Minha filha que passou a me detestar desde que a minha ex-mulher me viu com minha primeira namorada “pós-separação”. Nada justo, ela já estava namorando bem antes de mim, mas desde então, minha filha não quis mais colocar os pés na minha casa. Conhecidência? Claro que não!

Faço tudo o que está ao meu alcance para agrada-la, mas vejo uma adolescente se formando com a idéia fixa de que o pai não presta. Acho que só estou escrevendo sobre isso para dizer que a vida segue com suas exigências, provações e pressões. Eu poderia citar outras coisas que fazem parte da minha lista negra.
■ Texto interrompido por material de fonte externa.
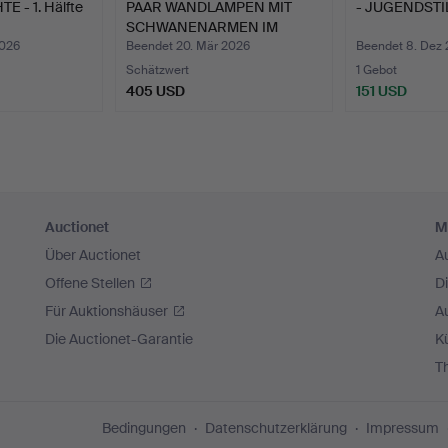
 - 1. Hälfte
PAAR WANDLAMPEN MIT
- JUGENDST
SCHWANENARMEN IM
EMPIR…
2026
Beendet 20. Mär 2026
Beendet 8. Dez
Schätzwert
1 Gebot
405 USD
151 USD
Auctionet
M
Über Auctionet
A
Offene Stellen
D
Für Auktionshäuser
A
Die Auctionet-Garantie
Kü
T
Bedingungen
Datenschutzerklärung
Impressum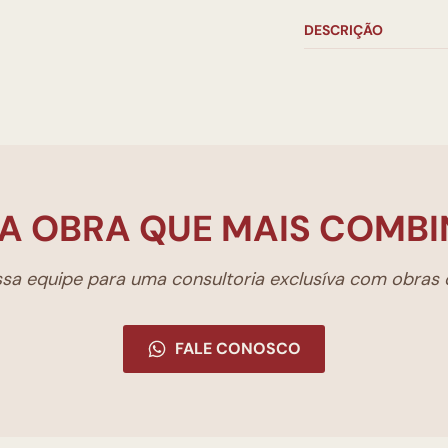
DESCRIÇÃO
A OBRA QUE MAIS COMBI
a equipe para uma consultoria exclusíva com obras d
FALE CONOSCO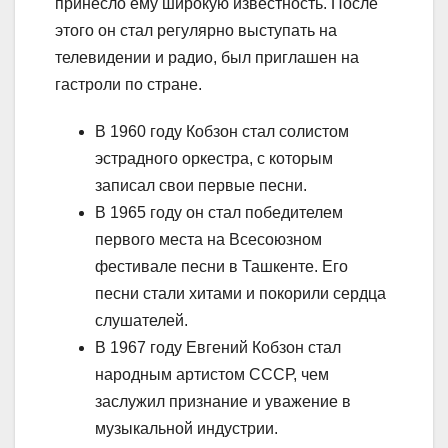
принесло ему широкую известность. После
этого он стал регулярно выступать на
телевидении и радио, был приглашен на
гастроли по стране.
В 1960 году Кобзон стал солистом
эстрадного оркестра, с которым
записал свои первые песни.
В 1965 году он стал победителем
первого места на Всесоюзном
фестивале песни в Ташкенте. Его
песни стали хитами и покорили сердца
слушателей.
В 1967 году Евгений Кобзон стал
народным артистом СССР, чем
заслужил признание и уважение в
музыкальной индустрии.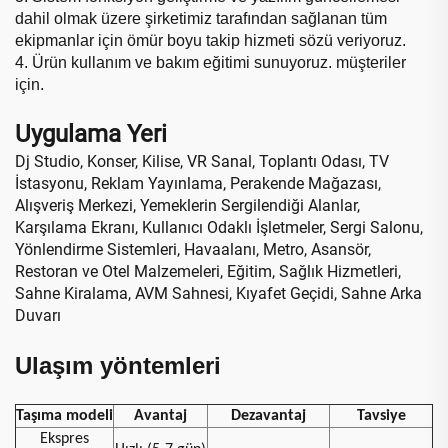
dahil olmak üzere şirketimiz tarafından sağlanan tüm
ekipmanlar için ömür boyu takip hizmeti sözü veriyoruz.
4. Ürün kullanım ve bakım eğitimi sunuyoruz.
müşteriler
için.
Uygulama Yeri
Dj Studio, Konser, Kilise, VR Sanal, Toplantı Odası, TV
İstasyonu, Reklam Yayınlama, Perakende Mağazası,
Alışveriş Merkezi, Yemeklerin Sergilendiği Alanlar,
Karşılama Ekranı, Kullanıcı Odaklı İşletmeler, Sergi Salonu,
Yönlendirme Sistemleri, Havaalanı, Metro, Asansör,
Restoran ve Otel Malzemeleri, Eğitim, Sağlık Hizmetleri,
Sahne Kiralama, AVM Sahnesi, Kıyafet Geçidi, Sahne Arka
Duvarı
Ulaşım yöntemleri
Taşıma modeli
Avantaj
Dezavantaj
Tavsiye
Ekspres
Mas quero parar por aqui. Não há comprimido para isso. Psicoterapia me ajuda muito, mas com a vida corrida que levo não consigo estabelecer horários fixos. Minha escala já mudou três vezes neste início de mês, e não quero fazer grandes exigências no momento. Se devido ao transtorno bipolar somos mais suscetíveis a labilidades de humor, descontroles emocionais, etc. Passo a me preocupar muito sobre a possibilidade da minha lista negra ruir a minha estabilidade. Conversei com uma paciente sobre suja trajetória até a crise maníaca. Procurei saber qual foi o percurso até ali, o que a levou a deixar os medicamentos que estava usando há tanto tempo. Ela disse que estava trocando seu tratamento para algo menos ofensivo para o organismo, pelo menos era nisso que acreditava. No entanto, no meio do caminho, teve seu carro roubado, uma discussão séria com o filho e por fim o afastamento do emprego. Rompeu com a realidade e a crise veio com toda a força. Quem tem medo de lobo mau? Eu tenho. Ele sempre está rondando. Apesar de ter uma arma carregada, o medo permanece.